◆ **Your task**:
Select every line below containing the word "lines".

◆ **Extracted data**:
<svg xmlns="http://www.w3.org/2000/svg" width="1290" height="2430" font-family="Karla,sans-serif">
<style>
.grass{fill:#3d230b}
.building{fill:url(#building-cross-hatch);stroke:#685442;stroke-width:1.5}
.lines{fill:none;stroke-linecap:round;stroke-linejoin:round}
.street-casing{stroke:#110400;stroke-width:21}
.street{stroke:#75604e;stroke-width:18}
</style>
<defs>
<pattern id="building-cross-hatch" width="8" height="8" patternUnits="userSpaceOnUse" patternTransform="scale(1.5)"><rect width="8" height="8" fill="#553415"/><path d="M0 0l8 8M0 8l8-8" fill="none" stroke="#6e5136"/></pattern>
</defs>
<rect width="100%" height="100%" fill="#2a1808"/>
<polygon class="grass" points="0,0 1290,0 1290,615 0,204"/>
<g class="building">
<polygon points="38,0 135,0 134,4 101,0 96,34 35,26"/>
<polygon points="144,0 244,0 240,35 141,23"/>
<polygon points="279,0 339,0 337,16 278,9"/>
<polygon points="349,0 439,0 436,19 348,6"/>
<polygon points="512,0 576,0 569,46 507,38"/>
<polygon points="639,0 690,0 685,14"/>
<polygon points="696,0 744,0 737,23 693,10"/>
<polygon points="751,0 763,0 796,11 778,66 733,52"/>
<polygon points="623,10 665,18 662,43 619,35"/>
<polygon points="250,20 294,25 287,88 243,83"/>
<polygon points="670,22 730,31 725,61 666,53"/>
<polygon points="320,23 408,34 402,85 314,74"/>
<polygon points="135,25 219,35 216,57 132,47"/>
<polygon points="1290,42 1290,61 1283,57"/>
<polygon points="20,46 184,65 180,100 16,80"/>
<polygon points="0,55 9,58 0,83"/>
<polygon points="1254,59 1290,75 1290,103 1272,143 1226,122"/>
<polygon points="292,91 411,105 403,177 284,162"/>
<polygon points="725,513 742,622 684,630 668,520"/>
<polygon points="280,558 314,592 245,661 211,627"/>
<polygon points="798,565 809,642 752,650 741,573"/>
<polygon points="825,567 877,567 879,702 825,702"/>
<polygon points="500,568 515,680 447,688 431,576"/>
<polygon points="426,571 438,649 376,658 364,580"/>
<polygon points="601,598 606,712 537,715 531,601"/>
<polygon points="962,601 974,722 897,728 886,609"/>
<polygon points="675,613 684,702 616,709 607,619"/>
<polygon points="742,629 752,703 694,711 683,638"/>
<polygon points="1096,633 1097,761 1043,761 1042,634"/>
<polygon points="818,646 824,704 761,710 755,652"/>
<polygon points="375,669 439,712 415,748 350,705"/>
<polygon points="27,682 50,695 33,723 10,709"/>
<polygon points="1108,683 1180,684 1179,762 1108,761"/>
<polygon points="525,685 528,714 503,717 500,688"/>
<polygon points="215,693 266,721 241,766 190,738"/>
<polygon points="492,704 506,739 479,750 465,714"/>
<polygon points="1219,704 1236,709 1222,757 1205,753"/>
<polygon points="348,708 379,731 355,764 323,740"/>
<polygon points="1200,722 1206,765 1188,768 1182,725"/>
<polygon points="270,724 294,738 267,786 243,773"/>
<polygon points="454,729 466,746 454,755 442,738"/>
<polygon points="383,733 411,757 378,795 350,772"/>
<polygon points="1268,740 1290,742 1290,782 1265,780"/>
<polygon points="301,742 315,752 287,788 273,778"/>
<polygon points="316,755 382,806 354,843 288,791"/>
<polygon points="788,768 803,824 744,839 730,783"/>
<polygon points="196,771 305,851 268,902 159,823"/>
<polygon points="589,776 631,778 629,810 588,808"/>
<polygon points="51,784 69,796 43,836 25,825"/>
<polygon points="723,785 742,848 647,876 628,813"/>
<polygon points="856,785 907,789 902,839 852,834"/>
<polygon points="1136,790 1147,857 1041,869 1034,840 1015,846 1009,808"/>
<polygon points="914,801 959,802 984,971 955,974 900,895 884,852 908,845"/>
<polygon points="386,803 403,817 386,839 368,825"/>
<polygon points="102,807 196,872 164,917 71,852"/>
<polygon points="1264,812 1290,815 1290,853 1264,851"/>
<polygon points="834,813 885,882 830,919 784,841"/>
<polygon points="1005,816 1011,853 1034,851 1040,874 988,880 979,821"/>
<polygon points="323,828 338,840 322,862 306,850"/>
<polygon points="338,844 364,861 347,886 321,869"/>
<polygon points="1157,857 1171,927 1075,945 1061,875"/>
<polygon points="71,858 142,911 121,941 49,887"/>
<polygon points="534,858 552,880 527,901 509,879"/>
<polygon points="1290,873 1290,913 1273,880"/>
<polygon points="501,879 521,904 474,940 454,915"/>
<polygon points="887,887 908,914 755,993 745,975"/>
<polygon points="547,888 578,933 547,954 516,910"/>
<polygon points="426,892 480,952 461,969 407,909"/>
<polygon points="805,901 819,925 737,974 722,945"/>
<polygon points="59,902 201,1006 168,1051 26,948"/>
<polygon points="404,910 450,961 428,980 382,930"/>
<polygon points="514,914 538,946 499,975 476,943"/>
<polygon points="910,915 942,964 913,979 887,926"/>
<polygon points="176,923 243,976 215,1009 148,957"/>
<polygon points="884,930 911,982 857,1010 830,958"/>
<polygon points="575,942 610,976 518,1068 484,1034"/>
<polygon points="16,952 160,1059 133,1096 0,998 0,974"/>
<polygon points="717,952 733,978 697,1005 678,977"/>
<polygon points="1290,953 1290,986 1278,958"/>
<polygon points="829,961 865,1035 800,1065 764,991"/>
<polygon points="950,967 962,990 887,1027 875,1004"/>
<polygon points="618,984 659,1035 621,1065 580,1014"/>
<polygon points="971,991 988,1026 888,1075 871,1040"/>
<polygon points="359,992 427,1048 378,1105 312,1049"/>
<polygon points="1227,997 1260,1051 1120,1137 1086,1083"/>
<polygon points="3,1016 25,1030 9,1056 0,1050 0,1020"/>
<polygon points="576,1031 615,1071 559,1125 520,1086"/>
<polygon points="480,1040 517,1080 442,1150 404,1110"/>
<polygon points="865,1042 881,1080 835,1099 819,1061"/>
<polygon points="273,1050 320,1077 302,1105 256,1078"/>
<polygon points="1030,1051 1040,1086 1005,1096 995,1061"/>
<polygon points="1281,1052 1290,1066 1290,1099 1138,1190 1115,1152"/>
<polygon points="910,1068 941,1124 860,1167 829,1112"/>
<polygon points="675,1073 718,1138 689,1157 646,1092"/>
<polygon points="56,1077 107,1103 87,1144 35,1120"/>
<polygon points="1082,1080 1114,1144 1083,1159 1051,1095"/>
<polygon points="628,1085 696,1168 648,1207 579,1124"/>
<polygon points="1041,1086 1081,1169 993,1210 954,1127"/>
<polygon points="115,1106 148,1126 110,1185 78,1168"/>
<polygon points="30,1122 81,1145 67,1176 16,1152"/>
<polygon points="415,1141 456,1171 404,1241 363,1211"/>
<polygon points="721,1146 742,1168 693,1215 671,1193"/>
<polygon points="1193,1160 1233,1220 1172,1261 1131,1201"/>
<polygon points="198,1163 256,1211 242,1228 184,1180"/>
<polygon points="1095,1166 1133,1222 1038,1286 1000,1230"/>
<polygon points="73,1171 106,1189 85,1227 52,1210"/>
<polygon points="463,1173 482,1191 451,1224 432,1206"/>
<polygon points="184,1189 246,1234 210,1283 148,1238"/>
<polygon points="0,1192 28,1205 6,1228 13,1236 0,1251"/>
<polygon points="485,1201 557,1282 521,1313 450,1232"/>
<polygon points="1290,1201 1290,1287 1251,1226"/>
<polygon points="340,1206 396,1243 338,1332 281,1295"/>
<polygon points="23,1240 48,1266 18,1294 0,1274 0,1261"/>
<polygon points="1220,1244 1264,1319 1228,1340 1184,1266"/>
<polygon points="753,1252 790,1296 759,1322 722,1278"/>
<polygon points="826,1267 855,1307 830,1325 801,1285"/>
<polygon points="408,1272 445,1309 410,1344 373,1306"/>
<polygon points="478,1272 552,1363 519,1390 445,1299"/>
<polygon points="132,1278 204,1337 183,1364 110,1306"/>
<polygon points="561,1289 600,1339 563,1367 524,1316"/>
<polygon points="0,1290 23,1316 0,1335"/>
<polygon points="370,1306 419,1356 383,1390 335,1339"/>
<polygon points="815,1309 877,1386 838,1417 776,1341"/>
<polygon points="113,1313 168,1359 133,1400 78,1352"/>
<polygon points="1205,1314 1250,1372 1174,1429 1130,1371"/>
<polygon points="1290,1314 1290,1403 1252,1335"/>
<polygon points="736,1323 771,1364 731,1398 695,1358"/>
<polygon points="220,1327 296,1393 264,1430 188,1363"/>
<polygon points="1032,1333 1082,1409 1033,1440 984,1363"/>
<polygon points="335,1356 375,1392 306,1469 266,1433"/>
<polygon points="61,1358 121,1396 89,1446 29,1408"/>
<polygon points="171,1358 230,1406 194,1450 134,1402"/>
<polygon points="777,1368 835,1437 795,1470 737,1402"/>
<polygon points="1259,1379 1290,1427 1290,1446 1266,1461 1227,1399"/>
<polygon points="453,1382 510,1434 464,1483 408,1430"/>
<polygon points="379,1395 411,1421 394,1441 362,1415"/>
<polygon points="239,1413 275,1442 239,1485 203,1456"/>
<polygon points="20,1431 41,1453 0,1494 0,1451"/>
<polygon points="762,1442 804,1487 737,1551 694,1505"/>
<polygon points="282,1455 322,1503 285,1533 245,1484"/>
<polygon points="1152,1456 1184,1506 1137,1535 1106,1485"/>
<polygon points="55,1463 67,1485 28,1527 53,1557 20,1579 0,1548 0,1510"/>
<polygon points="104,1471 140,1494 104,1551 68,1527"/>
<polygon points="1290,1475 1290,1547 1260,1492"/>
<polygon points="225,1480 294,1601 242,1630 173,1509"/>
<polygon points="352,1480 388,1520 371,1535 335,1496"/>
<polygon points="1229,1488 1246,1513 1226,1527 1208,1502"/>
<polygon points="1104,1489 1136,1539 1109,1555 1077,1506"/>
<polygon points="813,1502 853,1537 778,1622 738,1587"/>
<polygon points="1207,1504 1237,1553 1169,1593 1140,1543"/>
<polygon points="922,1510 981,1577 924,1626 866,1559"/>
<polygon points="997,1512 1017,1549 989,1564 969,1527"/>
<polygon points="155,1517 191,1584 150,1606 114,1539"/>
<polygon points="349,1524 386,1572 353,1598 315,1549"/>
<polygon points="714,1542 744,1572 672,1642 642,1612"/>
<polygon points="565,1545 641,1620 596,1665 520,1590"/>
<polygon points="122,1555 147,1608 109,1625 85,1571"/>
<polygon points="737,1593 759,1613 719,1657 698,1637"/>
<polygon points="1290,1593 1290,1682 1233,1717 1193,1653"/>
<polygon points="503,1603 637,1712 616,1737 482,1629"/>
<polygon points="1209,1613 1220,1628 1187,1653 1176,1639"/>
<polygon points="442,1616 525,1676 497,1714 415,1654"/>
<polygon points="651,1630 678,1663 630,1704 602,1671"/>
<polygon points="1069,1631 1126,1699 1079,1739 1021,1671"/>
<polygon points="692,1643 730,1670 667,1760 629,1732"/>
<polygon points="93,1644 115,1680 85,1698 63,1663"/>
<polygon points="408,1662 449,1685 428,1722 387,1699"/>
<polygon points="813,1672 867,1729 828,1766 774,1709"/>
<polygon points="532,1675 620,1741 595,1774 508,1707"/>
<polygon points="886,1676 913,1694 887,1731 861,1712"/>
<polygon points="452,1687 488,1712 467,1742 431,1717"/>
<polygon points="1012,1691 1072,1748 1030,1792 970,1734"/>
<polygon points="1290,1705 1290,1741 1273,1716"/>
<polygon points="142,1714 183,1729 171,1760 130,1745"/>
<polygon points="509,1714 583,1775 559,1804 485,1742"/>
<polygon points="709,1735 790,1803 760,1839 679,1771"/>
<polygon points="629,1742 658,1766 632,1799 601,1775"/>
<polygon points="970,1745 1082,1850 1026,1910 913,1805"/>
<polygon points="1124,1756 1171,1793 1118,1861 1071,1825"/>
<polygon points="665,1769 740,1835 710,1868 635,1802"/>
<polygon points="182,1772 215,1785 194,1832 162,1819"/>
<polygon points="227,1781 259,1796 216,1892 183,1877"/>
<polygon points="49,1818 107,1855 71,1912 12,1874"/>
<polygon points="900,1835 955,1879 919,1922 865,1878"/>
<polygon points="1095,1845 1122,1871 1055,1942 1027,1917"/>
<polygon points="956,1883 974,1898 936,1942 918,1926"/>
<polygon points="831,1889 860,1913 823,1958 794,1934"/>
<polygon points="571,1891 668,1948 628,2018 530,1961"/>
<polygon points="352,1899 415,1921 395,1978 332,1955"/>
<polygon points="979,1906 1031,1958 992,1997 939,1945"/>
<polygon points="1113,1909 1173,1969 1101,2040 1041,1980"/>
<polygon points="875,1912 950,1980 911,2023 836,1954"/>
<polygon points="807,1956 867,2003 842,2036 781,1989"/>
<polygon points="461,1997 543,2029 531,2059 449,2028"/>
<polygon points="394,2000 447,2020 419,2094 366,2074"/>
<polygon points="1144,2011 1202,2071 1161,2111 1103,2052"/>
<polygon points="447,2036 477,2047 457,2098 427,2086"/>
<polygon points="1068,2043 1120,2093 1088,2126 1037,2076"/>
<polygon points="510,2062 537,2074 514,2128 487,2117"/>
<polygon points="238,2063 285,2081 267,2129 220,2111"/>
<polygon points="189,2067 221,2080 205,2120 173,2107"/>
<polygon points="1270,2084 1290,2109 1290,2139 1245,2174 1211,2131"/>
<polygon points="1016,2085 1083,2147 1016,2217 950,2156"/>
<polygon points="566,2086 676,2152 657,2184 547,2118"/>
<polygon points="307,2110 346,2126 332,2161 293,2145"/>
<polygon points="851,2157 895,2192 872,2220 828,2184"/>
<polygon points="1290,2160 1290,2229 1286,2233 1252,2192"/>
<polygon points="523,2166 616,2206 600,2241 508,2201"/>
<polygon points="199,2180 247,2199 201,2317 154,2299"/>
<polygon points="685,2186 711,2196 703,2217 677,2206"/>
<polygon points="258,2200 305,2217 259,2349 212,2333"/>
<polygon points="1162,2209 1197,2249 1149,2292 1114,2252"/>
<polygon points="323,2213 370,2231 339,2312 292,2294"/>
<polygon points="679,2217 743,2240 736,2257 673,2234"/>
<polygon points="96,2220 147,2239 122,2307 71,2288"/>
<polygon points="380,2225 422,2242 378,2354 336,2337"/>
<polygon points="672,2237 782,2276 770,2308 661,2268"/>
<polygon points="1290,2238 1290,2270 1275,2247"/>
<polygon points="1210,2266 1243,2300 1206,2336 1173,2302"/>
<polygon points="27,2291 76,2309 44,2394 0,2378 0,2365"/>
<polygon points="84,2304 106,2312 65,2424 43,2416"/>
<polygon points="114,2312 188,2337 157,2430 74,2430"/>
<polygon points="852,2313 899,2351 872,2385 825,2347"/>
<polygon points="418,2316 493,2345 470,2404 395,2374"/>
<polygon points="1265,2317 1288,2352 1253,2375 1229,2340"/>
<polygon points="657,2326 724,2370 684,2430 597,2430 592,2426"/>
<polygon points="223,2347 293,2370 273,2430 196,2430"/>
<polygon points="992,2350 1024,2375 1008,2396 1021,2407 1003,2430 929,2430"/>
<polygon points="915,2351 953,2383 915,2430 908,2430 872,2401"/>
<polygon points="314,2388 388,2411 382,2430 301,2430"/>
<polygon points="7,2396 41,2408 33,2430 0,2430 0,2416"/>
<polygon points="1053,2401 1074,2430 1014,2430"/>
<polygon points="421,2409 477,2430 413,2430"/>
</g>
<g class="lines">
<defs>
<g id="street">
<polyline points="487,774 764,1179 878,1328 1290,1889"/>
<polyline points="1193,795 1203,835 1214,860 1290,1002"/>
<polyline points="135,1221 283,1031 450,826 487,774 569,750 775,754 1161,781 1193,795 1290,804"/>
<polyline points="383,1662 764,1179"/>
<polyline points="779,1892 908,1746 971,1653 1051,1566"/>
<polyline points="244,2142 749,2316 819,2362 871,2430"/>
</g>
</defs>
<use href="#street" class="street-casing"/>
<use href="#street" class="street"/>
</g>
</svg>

◆ **Task answer**:
.lines{fill:none;stroke-linecap:round;stroke-linejoin:round}
<g class="lines">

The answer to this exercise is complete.